[What you should do] Although the listing contains pictures, reproduce only its text, exactly as written.

[Provided data]
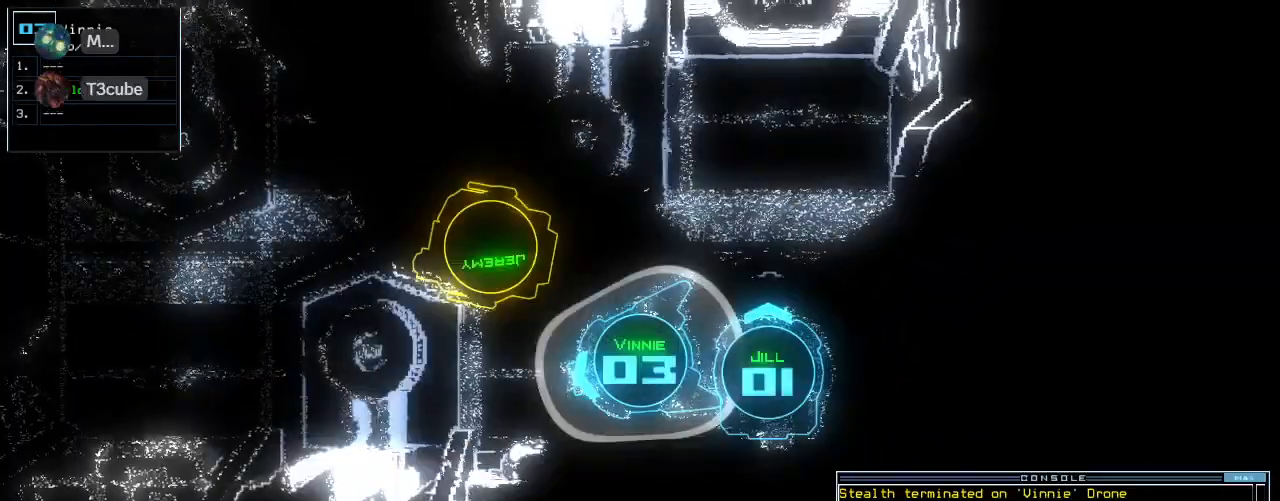
Gameplay with keyboard; each line is a JSON object with the keys held at the frame after it. "events" lists presses ("down") and releases ("up") of ".", "0", "1", "2", "3", "4", "5", "6", "7", "8", "9", "a", "b", "backspace", "c", "caps_lock", "comma", "ctrl_l", "ctrl_r", "d", "down", "e", "equals", "escape", "f", "f8", "g", "h", "i", "j", "k", "l", "left", "m", "minus", "n", "o", "p", "q", "quote", "r", "return", "right", "s", "semicolon", "shift_l", "shift_r", "space", "t", "tab", "tilde", "u", "up", "v", "w", "x", "y" and "z" between this image and that frame as [ms after this image, input, new state], when the widget could be followed in between. No other keys are recorded. Mouse input is not recorded.
{"keys": [], "events": [[40, "space", "down"], [100, "space", "up"], [360, "t", "down"], [420, "t", "up"]]}
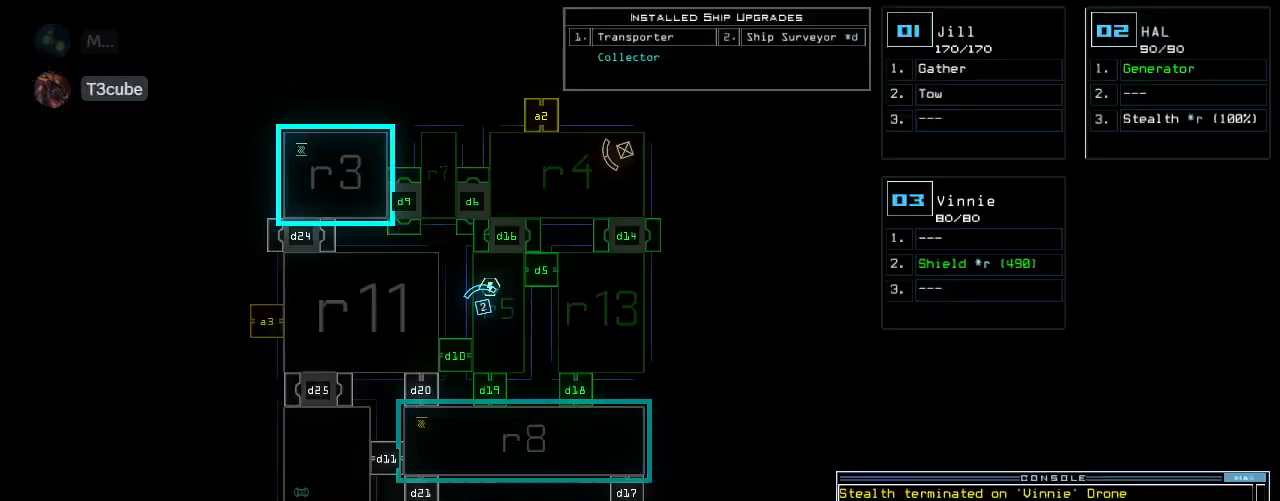
{"keys": [], "events": [[80, "a", "down"], [200, "a", "up"], [360, "backspace", "down"], [440, "backspace", "up"]]}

[The answer]
Gameplay with keyboard; each line is a JSON object with the keys held at the frame after it. "events" lists presses ("down") and releases ("up") of ".", "0", "1", "2", "3", "4", "5", "6", "7", "8", "9", "a", "b", "backspace", "c", "caps_lock", "comma", "ctrl_l", "ctrl_r", "d", "down", "e", "equals", "escape", "f", "f8", "g", "h", "i", "j", "k", "l", "left", "m", "minus", "n", "o", "p", "q", "quote", "r", "return", "right", "s", "semicolon", "shift_l", "shift_r", "space", "t", "tab", "tilde", "u", "up", "v", "w", "x", "y" and "z" between this image and that frame as [ms after this image, input, new state], when the widget could be followed in between. No other keys are recorded. Mouse input is not recorded.
{"keys": [], "events": [[40, "space", "down"], [100, "space", "up"], [360, "t", "down"], [420, "t", "up"]]}
{"keys": [], "events": [[80, "a", "down"], [200, "a", "up"], [360, "backspace", "down"], [440, "backspace", "up"]]}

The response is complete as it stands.